ConfusionMatrixDisplay.from_predictions(y_test, y_pred)
plt.title('Confusion Matrix — Best SVC')
plt.show()

RocCurveDisplay.from_predictions(y_test, y_proba)
plt.title('ROC Curve — Best SVC')
plt.show()


## 9) Interpretability Notes

- For linear models (e.g., **Logistic Regression**), inspect standardized coefficients to see directional effects.
- For tree ensembles, use **permutation importance** and **partial dependence**; for SVC, prefer **model-agnostic** methods (Permutation Importance, SHAP).
- Beware of **category encodings** impacting interpretation (one-hot reference levels).

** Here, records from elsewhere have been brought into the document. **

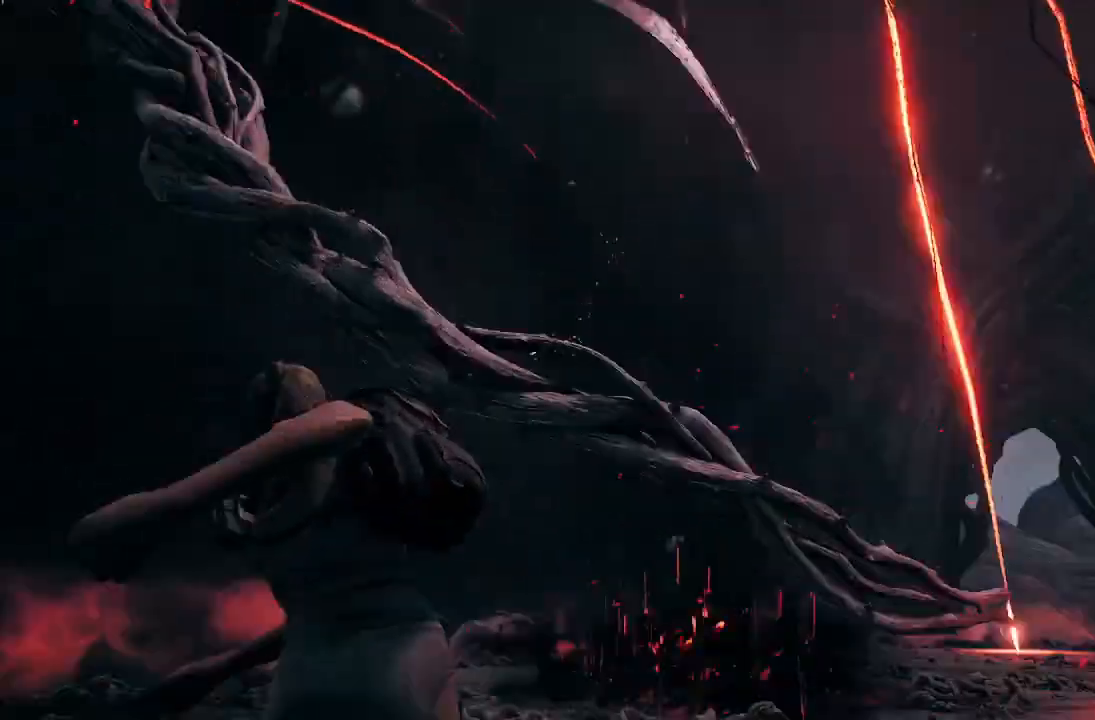
{"dt_ms": 501, "buttons": [], "left_stick": "up-right", "right_stick": "center", "events": [[67, "left_stick", "up"], [100, "right_stick", "down-right"], [234, "right_stick", "center"], [267, "L3", "down"], [267, "left_stick", "up-right"], [401, "L3", "up"]]}
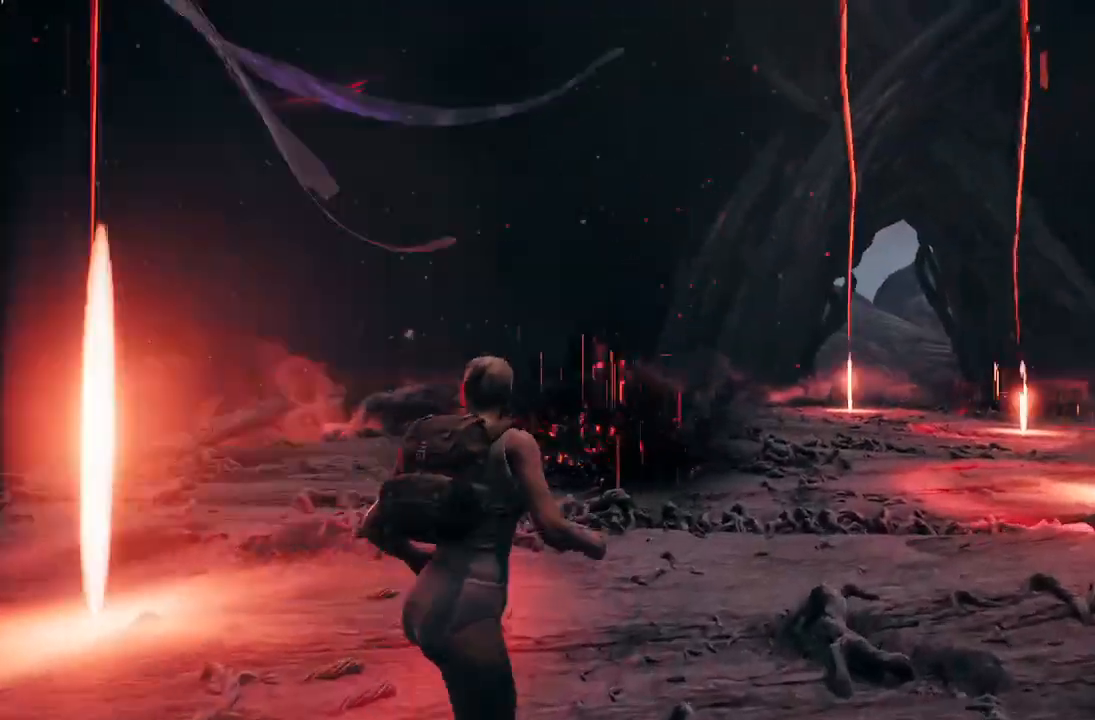
{"dt_ms": 500, "buttons": [], "left_stick": "up-right", "right_stick": "up-left", "events": [[367, "right_stick", "up-left"]]}
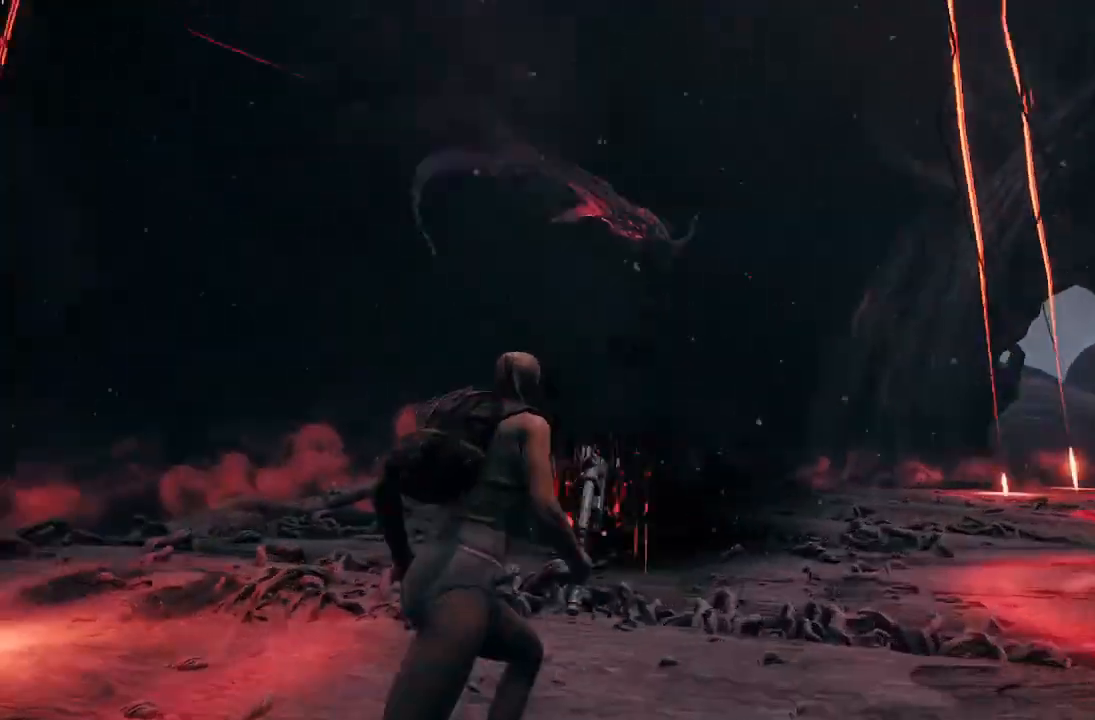
{"dt_ms": 501, "buttons": [], "left_stick": "up-left", "right_stick": "center", "events": [[67, "right_stick", "center"], [201, "left_stick", "up"], [301, "right_stick", "down-left"], [401, "left_stick", "up-left"], [501, "right_stick", "center"]]}
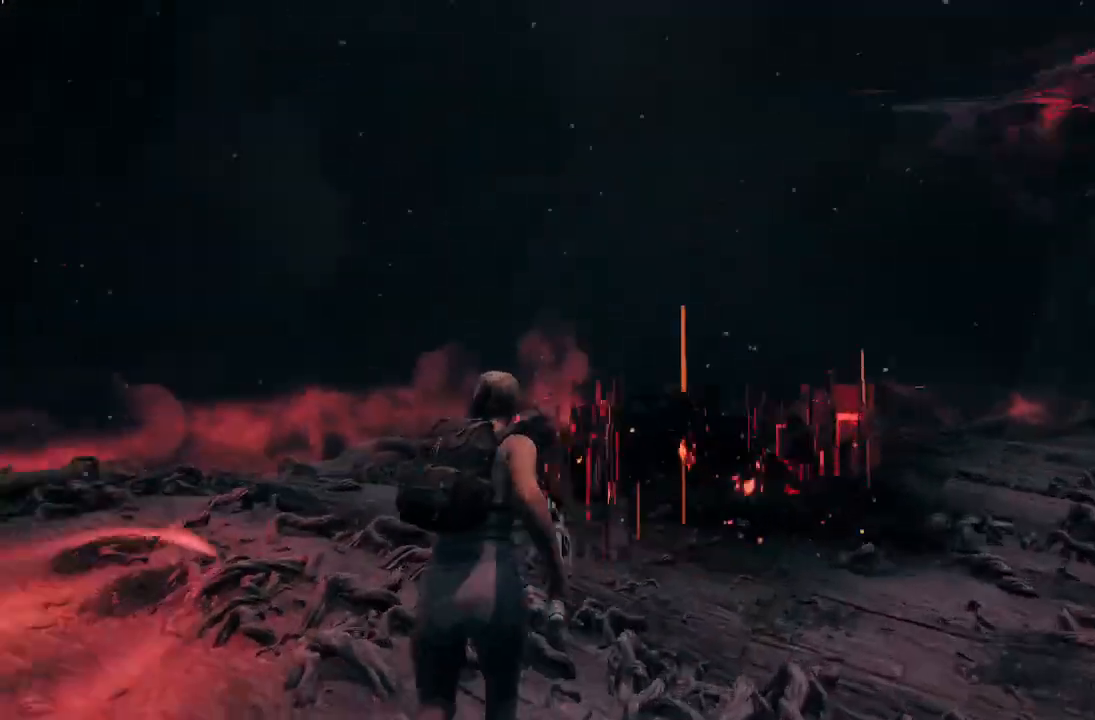
{"dt_ms": 500, "buttons": [], "left_stick": "up-left", "right_stick": "up-right"}
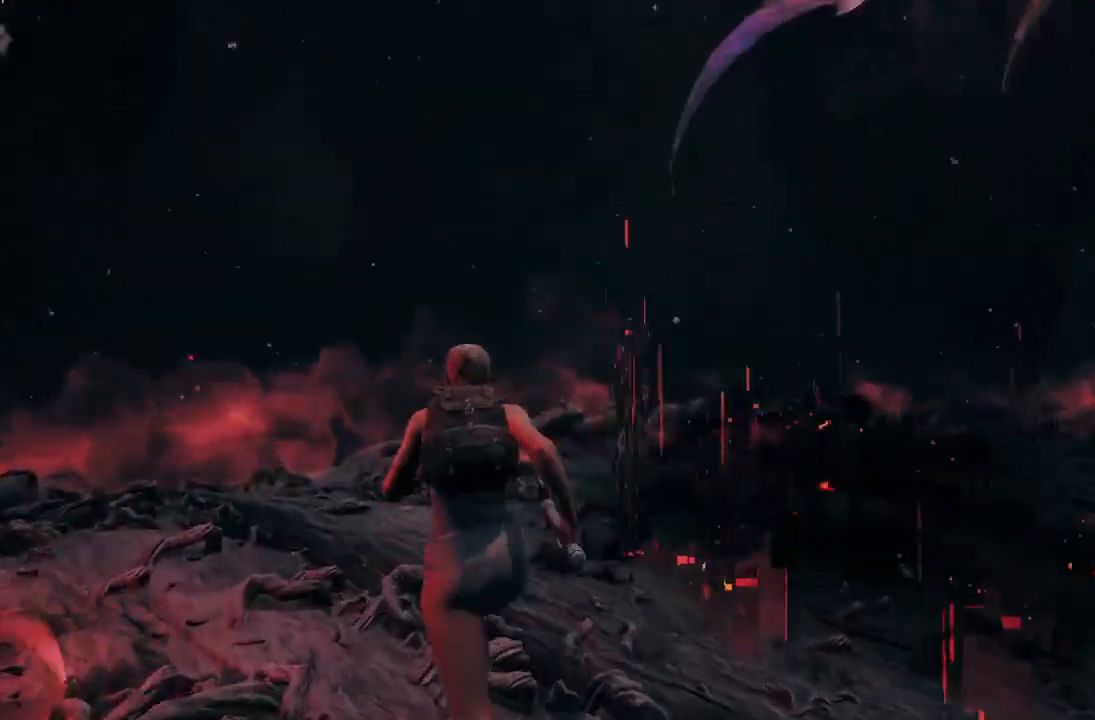
{"dt_ms": 501, "buttons": [], "left_stick": "up-left", "right_stick": "up-right", "events": []}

## 10) Conclusions & Next Steps

**Summary**
- Cleaned Cleveland dataset (handled `?` missing values) and binarized `num`.
- Compared 4 models; tuned SVC for ROC AUC.
- Reported holdout metrics & diagnostic plots.

**Limitations**
- Small tabular clinical dataset; potential site-specific biases.
- Binary reduction of multi-class severity (`num`) discards granularity.

**Next Steps**
- Explore threshold tuning for cost-sensitive decisions (FN vs FP).
- Calibrate probabilities (Platt/Isotonic) and evaluate PR curves (class imbalance).
- Add SHAP for feature attribution; test alternative learners (XGBoost/LightGBM).

**Reproducibility**
- Cache created: `heart_cleveland_uci.csv`. Commit code, not large/raw external data. Provide data download instructions in README.